When you start understanding the legal procedures, the first thing that may come to your mind would be as to who really pays for bankruptcies? This question is completely valid. However, the answer is much trickier and complex than you might think. The rationale behind it is that bankruptcy is not a simple process with just one situation that can occur. There are different processes, involving different kinds of bankruptcies, which eventually results in different solutions to cover the costs of different loans that you have.
The basic difference in payment methods results from two different types of bankruptcies, i.e. chapter 7 and 13 bankruptcies. Chapter 7 is applicable when it can be proved that you cannot pay any of your loan at all and so all your assets are taken away to pay back your debts. This type is also called straight bankruptcy, although, there are still several complications in this as well.
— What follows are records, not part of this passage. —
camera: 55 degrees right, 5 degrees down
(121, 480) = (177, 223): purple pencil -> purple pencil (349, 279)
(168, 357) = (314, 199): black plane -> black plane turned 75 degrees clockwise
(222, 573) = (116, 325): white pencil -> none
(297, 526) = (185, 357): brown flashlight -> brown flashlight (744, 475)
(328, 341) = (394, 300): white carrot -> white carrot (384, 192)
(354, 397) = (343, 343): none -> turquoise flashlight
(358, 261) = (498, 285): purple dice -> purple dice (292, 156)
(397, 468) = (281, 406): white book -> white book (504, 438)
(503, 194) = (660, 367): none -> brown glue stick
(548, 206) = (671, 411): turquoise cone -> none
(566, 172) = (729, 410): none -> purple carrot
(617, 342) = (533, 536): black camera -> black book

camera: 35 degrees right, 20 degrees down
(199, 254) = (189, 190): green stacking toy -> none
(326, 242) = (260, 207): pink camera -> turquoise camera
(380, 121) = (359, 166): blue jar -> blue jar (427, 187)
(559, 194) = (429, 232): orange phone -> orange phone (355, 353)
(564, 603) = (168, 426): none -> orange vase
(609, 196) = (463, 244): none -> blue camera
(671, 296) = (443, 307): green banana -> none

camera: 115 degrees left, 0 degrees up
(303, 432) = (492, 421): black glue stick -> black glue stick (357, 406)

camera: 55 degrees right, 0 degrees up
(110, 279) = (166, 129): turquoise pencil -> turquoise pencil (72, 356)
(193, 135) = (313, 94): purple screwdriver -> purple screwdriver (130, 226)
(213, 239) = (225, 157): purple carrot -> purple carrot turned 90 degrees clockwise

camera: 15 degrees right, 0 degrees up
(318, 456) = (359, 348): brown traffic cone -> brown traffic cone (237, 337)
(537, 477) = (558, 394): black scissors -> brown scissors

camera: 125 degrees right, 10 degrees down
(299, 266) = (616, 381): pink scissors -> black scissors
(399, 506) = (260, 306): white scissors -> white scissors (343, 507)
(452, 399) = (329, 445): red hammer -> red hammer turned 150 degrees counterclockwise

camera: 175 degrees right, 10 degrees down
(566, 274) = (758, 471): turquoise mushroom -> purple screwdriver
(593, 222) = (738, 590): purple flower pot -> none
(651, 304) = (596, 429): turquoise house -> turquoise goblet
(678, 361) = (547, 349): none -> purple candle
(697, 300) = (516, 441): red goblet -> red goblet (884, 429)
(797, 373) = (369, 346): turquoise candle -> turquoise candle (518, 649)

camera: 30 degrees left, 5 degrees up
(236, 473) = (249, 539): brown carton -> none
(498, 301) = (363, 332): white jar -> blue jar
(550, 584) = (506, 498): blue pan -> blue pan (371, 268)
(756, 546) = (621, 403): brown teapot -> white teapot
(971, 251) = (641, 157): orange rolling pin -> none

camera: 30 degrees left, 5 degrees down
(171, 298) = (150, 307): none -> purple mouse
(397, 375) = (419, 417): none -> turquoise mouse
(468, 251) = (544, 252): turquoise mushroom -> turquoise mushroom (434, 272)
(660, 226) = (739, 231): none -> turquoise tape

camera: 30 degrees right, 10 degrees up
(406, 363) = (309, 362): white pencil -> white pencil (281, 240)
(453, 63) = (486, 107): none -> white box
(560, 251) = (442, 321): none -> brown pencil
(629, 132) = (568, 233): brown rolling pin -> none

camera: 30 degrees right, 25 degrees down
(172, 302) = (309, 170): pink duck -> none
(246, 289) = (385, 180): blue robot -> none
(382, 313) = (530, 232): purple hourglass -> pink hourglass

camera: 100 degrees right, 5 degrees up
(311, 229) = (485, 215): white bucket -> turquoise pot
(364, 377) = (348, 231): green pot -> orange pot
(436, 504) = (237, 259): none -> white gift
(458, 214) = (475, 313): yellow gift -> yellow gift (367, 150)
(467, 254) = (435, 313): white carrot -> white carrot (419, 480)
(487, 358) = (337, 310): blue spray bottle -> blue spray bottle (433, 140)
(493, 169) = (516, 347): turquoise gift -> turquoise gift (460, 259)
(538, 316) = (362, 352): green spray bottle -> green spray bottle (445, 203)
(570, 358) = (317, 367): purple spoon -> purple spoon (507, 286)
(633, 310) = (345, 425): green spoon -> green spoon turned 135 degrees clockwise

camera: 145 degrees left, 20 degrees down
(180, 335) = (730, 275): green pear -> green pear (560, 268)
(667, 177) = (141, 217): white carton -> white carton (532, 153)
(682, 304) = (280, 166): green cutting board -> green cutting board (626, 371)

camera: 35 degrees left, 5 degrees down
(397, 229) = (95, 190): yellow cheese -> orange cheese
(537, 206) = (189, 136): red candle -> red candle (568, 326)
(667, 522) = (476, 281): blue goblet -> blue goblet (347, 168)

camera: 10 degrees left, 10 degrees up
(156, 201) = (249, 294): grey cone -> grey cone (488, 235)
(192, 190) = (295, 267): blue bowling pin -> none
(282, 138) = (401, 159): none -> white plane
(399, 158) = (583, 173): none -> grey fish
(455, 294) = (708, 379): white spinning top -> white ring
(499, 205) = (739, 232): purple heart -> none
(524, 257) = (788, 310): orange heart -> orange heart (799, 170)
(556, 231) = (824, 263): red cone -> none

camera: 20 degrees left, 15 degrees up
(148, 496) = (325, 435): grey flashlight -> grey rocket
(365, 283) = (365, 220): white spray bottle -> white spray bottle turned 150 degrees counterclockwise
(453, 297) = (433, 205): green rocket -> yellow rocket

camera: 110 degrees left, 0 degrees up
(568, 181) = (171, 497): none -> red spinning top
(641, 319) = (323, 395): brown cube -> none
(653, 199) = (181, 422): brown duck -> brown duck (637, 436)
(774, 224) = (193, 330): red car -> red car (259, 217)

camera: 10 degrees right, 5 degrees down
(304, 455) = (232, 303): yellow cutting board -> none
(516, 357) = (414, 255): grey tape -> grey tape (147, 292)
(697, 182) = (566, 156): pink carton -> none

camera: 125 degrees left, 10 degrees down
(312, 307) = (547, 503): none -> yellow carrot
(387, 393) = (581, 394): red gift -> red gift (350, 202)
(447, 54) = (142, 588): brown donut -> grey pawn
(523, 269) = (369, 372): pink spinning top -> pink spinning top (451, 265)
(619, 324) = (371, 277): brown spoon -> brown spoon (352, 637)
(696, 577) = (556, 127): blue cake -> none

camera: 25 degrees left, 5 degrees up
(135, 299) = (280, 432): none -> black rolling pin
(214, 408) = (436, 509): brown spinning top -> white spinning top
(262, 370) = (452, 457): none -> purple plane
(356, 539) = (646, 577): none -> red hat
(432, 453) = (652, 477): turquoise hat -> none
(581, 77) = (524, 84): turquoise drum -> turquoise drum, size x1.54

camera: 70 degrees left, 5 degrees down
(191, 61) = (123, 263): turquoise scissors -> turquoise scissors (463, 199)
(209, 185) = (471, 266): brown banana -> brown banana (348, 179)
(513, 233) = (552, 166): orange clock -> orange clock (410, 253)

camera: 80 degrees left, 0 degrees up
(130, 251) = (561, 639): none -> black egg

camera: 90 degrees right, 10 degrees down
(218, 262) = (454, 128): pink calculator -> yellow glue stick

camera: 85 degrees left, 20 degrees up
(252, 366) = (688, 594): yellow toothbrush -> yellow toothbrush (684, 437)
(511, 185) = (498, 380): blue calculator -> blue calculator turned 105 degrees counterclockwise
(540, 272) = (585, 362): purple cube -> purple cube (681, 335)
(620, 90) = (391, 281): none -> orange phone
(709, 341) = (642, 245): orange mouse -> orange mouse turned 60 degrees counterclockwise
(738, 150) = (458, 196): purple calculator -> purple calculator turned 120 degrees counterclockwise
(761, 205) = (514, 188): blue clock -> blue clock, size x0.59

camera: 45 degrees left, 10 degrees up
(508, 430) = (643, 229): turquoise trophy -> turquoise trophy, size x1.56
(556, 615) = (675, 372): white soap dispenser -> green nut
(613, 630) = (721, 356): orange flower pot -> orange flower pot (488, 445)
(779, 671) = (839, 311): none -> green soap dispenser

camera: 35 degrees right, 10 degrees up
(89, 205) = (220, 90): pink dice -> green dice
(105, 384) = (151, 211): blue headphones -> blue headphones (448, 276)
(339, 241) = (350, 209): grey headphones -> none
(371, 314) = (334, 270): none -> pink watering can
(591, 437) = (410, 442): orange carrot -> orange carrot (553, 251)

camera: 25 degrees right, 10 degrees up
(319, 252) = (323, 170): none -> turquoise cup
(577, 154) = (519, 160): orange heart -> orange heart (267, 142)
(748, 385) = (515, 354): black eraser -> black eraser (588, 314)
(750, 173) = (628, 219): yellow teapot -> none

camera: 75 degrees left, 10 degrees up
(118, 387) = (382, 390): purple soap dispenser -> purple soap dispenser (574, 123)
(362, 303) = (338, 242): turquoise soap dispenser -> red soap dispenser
Chapter 13, which is also referred to as reorganization, is a plan where the court revisits your payment plan and make changes according to your monthly income. This way, you get at least 3-5 years to pay off some part of your debt and see if there still exists a need of going completely bankrupt. One thing that you need to keep in mind is that both of these are still types of bankruptcies and so if you opt for them, you will have it on your credit for 10 years!
What if All Your Assets are not Enough to Pay Off Your Debts?
This is often the case when big companies go bankrupt. This is why corporate bankruptcy is the most harmful one. However, there is a process through which the court divides the amount recovered. This is done under section 507 of the code which states the hierarchy through which the amount is divided and who is given priority. The priority is always given to secured creditors, after which unsecured creditors are in line, which may include employees and lastly if there is still some recovered amount left, stockholders are entertained. Although, reaching that stage is a rare thing and so unless everyone else is covered, stockholders get nothing!
Even apart from companies, when we are talking about personal bankruptcy when the cost cannot be completely recovered and the money is not paid completely to the creditors, they have to find different, more indirect ways of retrieving that amount. Some personal investors increase their interest rates, while sellers have to increase the profit amount so that they can cover at least some of their losses!
Whether you are a debtor or a creditor, it is always necessary to get legal advice beforehand, to understand these critical processes in an easier way!